Many American high schools and colleges require at least 2 years of study in a foreign language. Despite this, American’s generally fall behind other countries in proficiency in non-English languages. Before electing to not sign up for that French or German class, consider the benefits of learning a second or third language.
People who are fluent in more than one language can easily switch from one language to the other without thinking about it. This ability to switch your brain’s focus and function without any additional effort is very beneficial when it comes to multi-tasking.
Delayed Dementia and Alzheimer’s
According to studies, patients who were bilingual developed Dementia and Alzheimer’s an average of 4 years later than the average monolingual person. While 4 years may not seem like a lot, these patients knew only 2 languages. It has not been proven, but knowing more languages and having an increased brain function could make that an even larger number of years.
Having to remember a whole new set of words and verbs and grammar structures is a lot. The more you learn, the more you are absorbing and remembering. It then makes it easier for you to absorb and retain other information and words because your brain is being trained to hold onto information.

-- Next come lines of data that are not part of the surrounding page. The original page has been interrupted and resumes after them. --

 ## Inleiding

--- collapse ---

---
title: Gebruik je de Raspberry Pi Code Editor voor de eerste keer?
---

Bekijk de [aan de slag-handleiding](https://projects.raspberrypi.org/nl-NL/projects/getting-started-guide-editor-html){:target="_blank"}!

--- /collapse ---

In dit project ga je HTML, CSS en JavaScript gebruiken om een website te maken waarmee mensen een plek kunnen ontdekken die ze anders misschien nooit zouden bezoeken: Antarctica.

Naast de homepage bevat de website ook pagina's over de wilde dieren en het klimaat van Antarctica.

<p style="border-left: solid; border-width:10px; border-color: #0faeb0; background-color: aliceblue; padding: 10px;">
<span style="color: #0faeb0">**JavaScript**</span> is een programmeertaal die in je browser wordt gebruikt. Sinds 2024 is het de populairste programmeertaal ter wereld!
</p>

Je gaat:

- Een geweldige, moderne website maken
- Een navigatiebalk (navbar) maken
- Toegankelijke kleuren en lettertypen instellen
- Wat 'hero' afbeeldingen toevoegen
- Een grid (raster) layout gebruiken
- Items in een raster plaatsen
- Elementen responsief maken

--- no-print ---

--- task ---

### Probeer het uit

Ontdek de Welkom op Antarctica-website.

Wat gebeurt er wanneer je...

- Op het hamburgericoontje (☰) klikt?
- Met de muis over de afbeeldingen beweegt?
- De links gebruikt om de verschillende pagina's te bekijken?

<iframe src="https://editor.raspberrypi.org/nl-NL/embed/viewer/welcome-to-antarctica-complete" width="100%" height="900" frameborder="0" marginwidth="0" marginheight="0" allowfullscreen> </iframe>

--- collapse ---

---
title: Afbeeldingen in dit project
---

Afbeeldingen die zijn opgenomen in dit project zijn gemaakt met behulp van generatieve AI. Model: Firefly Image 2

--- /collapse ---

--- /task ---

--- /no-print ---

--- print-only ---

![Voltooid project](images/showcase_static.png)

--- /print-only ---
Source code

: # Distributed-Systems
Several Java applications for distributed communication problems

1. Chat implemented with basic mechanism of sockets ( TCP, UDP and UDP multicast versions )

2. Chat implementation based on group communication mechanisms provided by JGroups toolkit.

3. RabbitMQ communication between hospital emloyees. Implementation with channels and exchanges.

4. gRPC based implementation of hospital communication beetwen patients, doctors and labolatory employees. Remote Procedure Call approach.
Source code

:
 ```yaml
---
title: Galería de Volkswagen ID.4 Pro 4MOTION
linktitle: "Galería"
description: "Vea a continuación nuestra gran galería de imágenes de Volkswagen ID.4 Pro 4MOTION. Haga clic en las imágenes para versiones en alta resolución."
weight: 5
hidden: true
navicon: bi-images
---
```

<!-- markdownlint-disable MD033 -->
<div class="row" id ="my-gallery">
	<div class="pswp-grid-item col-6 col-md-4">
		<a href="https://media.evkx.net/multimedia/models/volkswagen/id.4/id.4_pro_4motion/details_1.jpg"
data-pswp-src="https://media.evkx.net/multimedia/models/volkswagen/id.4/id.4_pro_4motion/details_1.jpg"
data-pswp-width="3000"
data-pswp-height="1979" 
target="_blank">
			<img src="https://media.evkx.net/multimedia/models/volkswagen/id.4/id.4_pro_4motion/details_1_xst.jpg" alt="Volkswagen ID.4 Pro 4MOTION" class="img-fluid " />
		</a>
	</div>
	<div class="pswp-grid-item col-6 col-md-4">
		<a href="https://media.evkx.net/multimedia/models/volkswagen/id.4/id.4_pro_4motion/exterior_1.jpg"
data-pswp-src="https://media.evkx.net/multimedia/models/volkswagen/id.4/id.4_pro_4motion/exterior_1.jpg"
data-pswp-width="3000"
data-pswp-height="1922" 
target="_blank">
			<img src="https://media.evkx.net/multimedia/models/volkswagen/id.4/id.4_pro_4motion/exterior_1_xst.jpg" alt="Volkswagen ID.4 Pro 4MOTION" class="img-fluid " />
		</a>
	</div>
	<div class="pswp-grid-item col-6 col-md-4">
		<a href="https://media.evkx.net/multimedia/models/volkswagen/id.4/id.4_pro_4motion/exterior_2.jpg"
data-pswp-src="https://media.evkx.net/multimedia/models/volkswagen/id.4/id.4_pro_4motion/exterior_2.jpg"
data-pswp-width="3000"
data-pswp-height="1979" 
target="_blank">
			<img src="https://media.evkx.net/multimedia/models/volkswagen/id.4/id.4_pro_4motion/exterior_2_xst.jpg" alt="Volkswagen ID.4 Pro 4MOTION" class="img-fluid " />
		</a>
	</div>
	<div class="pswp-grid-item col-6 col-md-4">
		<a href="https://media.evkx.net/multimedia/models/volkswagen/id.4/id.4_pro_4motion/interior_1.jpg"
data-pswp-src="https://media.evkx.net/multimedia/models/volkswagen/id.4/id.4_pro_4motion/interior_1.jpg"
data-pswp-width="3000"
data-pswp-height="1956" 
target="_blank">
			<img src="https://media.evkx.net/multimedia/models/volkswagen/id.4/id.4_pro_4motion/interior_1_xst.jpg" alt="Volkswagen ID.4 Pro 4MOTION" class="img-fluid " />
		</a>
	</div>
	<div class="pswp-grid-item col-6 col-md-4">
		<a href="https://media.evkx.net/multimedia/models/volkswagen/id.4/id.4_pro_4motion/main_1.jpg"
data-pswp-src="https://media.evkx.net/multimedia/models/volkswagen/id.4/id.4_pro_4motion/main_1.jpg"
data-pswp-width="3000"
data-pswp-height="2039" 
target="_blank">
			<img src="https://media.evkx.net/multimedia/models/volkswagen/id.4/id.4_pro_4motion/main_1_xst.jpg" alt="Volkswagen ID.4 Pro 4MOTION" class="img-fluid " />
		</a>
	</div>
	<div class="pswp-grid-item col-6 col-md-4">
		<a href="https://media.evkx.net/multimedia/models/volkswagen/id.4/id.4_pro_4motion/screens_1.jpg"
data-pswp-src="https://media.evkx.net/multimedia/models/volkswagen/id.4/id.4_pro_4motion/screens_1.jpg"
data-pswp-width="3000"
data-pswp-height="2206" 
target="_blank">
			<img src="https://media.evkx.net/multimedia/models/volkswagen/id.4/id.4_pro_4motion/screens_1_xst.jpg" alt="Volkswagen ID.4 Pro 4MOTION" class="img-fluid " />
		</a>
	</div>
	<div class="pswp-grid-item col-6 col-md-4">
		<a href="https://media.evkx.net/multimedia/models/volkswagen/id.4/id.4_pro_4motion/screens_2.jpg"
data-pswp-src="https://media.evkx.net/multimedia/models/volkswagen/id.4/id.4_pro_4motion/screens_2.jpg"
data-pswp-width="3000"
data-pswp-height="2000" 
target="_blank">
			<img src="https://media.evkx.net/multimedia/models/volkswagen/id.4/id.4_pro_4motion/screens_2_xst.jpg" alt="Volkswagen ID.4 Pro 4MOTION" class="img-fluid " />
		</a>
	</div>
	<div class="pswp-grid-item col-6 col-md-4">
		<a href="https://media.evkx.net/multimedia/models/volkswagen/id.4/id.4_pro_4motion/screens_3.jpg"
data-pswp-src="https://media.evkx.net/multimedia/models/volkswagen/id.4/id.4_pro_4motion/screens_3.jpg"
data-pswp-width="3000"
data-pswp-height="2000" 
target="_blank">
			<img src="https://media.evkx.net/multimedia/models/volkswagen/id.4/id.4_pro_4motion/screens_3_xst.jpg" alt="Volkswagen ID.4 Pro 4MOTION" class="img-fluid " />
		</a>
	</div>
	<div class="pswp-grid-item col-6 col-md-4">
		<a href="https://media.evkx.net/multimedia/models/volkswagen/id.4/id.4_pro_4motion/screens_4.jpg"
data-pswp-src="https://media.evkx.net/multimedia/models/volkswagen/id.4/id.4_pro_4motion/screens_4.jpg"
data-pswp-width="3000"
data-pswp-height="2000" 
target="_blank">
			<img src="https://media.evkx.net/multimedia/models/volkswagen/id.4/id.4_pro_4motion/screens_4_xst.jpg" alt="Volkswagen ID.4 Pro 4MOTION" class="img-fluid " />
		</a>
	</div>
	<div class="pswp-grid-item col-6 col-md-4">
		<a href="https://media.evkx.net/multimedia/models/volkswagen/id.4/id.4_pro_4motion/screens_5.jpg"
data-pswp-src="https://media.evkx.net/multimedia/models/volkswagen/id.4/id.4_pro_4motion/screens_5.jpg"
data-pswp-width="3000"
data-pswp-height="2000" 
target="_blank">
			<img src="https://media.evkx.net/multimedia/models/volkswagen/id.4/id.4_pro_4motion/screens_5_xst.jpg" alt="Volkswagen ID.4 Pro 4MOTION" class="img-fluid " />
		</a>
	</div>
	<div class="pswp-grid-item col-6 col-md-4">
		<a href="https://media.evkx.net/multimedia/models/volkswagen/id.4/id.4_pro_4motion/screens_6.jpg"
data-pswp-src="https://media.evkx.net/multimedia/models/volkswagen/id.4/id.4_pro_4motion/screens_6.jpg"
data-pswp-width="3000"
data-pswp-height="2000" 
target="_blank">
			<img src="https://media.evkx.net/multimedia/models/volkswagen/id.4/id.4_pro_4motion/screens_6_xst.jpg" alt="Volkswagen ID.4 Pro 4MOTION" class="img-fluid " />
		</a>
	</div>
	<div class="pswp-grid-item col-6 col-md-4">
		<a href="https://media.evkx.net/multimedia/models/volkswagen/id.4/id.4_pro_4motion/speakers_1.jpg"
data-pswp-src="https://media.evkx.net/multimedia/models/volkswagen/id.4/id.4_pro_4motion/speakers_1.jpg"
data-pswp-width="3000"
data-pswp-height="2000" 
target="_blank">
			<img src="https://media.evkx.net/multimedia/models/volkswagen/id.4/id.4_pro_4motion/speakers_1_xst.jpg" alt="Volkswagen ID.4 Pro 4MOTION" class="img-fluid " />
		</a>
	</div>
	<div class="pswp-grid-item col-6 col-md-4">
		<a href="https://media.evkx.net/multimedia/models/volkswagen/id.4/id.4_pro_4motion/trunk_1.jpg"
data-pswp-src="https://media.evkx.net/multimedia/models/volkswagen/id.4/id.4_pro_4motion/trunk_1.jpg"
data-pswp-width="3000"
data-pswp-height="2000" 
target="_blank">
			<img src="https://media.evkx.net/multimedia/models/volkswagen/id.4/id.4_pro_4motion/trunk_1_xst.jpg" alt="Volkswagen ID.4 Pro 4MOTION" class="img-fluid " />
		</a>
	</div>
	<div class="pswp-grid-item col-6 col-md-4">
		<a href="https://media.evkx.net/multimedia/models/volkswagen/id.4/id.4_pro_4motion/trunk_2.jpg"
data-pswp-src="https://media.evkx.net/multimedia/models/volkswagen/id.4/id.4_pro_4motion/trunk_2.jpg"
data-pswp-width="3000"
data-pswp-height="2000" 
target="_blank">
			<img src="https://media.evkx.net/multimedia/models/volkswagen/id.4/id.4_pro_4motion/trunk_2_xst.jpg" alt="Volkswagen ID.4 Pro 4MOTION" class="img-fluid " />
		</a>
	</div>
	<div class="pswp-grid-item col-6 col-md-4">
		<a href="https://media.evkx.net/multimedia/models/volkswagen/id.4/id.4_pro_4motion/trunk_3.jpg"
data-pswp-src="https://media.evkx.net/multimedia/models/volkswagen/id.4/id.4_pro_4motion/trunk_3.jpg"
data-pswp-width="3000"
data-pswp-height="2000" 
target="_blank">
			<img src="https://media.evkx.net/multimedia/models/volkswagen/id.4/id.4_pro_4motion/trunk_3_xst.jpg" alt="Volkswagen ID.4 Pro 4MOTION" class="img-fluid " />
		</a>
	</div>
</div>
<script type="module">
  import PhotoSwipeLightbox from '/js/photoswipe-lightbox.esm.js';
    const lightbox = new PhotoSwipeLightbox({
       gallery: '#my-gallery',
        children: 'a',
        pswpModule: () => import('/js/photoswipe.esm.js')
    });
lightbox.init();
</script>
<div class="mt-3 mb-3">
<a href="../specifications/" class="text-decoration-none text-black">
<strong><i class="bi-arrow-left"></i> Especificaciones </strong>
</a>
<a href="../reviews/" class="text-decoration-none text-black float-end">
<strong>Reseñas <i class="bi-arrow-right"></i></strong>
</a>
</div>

Knowing several different languages can open up many career opportunities working for companies that need someone in customer service that can speak to non-english speakers, or a foreign correspondent. Languages are essential in the world of business and international affairs. Knowing 2,3,4 or more languages can set you apart from your competition.
Your brain becomes trained
The same way I said that you brain was being trained to retain more information, it is being trained to analyze and process linguistic patterns. This is part of what improves your memory. Learning any language after your 4th is supposedly significantly easier; this is because developing the ability to see linguistic patterns, even subconsciously, makes it easier to learn languages.

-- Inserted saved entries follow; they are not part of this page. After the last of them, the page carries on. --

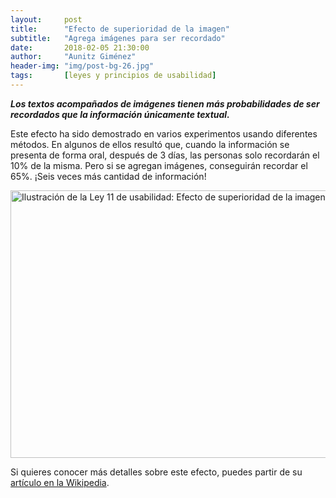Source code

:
 ```yaml
---
layout:     post
title:      "Efecto de superioridad de la imagen"
subtitle:   "Agrega imágenes para ser recordado"
date:       2018-02-05 21:30:00
author:     "Aunitz Giménez"
header-img: "img/post-bg-26.jpg"
tags:       [leyes y principios de usabilidad]
---
```


<p><em><strong>Los textos acompañados de imágenes tienen más probabilidades de ser recordados que la información únicamente textual.</strong></em></p>

<p>Este efecto ha sido demostrado en varios experimentos usando diferentes métodos. En algunos de ellos resultó que, cuando la información se presenta de forma oral, después de 3 días, las personas solo recordarán el 10% de la misma. Pero si se agregan imágenes, conseguirán recordar el 65%. ¡Seis veces más cantidad de información!

<p><img src="{{ site.baseurl }}/img/ley-11-efecto-superioridad-imagen.png" loading="lazy" alt="Ilustración de la Ley 11 de usabilidad: Efecto de superioridad de la imagen" width="722" height="428"></p>

<p>Si quieres conocer más detalles sobre este efecto, puedes partir de su <a href="https://en.wikipedia.org/wiki/Picture_superiority_effect" target="_blank" rel="noopener noreferrer">artículo en la Wikipedia</a>.</p>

Increased creativity and divergent thinking
When you are speaking a language that is not your native tongue, you often have to search for words that will get your meaning across even if they aren’t the exact word you meant to use. Words and phrases do not always translate directly between two different languages. Having to come up with alternative solutions aids your divergent thinking, which is the ability to come up with several different solutions to a single problem, as well as your creativity.
Learning a new skill is always satisfactory and can increase a person’s idea of their value. Language learning is not only good for your brain, it’s good for your mind.